The present invention may be embodied in other specific forms without departing from the spirit or essential attributes thereof, and it should be understood that various changes and modifications can be effected therein by one skilled in the art without departing from the spirit and scope of the invention as defined in the appended claims.

Claims

1. A method for video coding based on region classification coding, comprising:

step one, identifying each content area in a video picture;

step two, respectively preprocessing each region to reduce image noise;

in the first step, each content area is divided into: a combination of one or more of a face region, a computer display region, an active region, an inactive region;

preprocessing each region, and preprocessing the inactive region to reduce the time resolution;

the preprocessing method for reducing the time resolution comprises the following steps: assuming that the pixel value of a certain point is V, the preprocessed pixel values of the previous n frames are V1, V2, … and Vn respectively, the average value of the pixel values is Vm, and a threshold value t is set;

preprocessing each region, wherein the face region is not preprocessed;

and secondly, preprocessing each area, marking a computer picture on the picture acquired by the camera in the computer display area, and replacing the computer display area marked in the picture shot by the camera by the picture acquired from the computer through affine transformation.

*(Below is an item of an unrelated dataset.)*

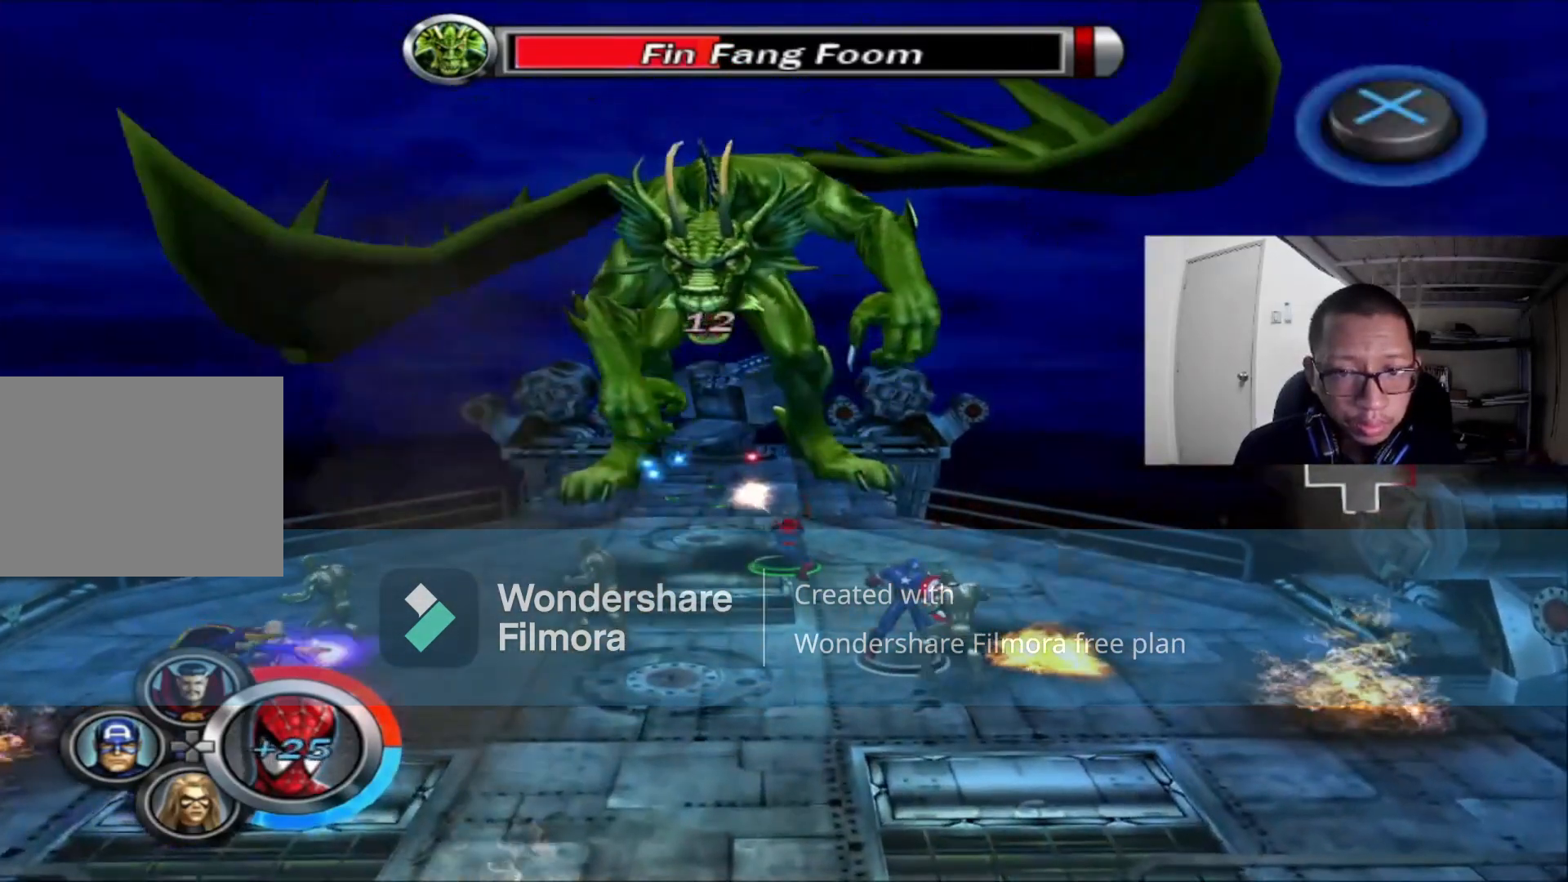
{"buttons": ["L1"], "left_stick": "center", "right_stick": "center", "events": [[80, "A", "up"], [160, "A", "down"], [320, "A", "up"], [440, "L1", "down"], [440, "R2", "up"]]}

2. The method of claim 1, wherein in step two, each region is preprocessed, and the active region is preprocessed to reduce spatial resolution.

3. The method of claim 2, wherein the pre-processing to reduce the spatial resolution is by dividing the image pixels into M ＊ N bins and replacing the image pixels in each bin with an average of the pixel values in the bin.

4. An apparatus for video coding based on region classification coding, comprising:

an identification unit that identifies each content area in a video frame;

the preprocessing unit is used for respectively preprocessing each region to reduce image noise;

the identification unit is divided into the following content areas: a combination of one or more of a face region, a computer display region, an active region, an inactive region;

the preprocessing unit is used for preprocessing each area, and the face area is not preprocessed;

the preprocessing unit is used for preprocessing each area, the computer display area marks a computer picture on a picture acquired by the camera, and then the picture acquired from the computer replaces the computer display area marked in the picture shot by the camera through affine transformation.

5. The apparatus of claim 4, wherein the pre-processing unit pre-processes regions, and the active region pre-processes to reduce spatial resolution.

6. The apparatus of claim 5, wherein the pre-processing to reduce the spatial resolution is to divide the image pixels into M ＊ N bins and replace the image pixels in each bin with an average of the pixel values in the bin.

7. The apparatus of claim 4, wherein the pre-processing unit pre-processes regions, and wherein the inactive region pre-processes for reducing temporal resolution.

8. The apparatus of claim 7, wherein the pre-processing method for reducing the temporal resolution is: assuming that the pixel value of a certain point is V, the preprocessed pixel values of the previous n frames are V1, V2, … and Vn respectively, the average value of the pixel values is Vm, and a threshold value t is set, if the absolute value of the difference between V and Vm is not higher than the threshold value t, the pixel value of the certain point after preprocessing is Vm, otherwise, the pixel value is V.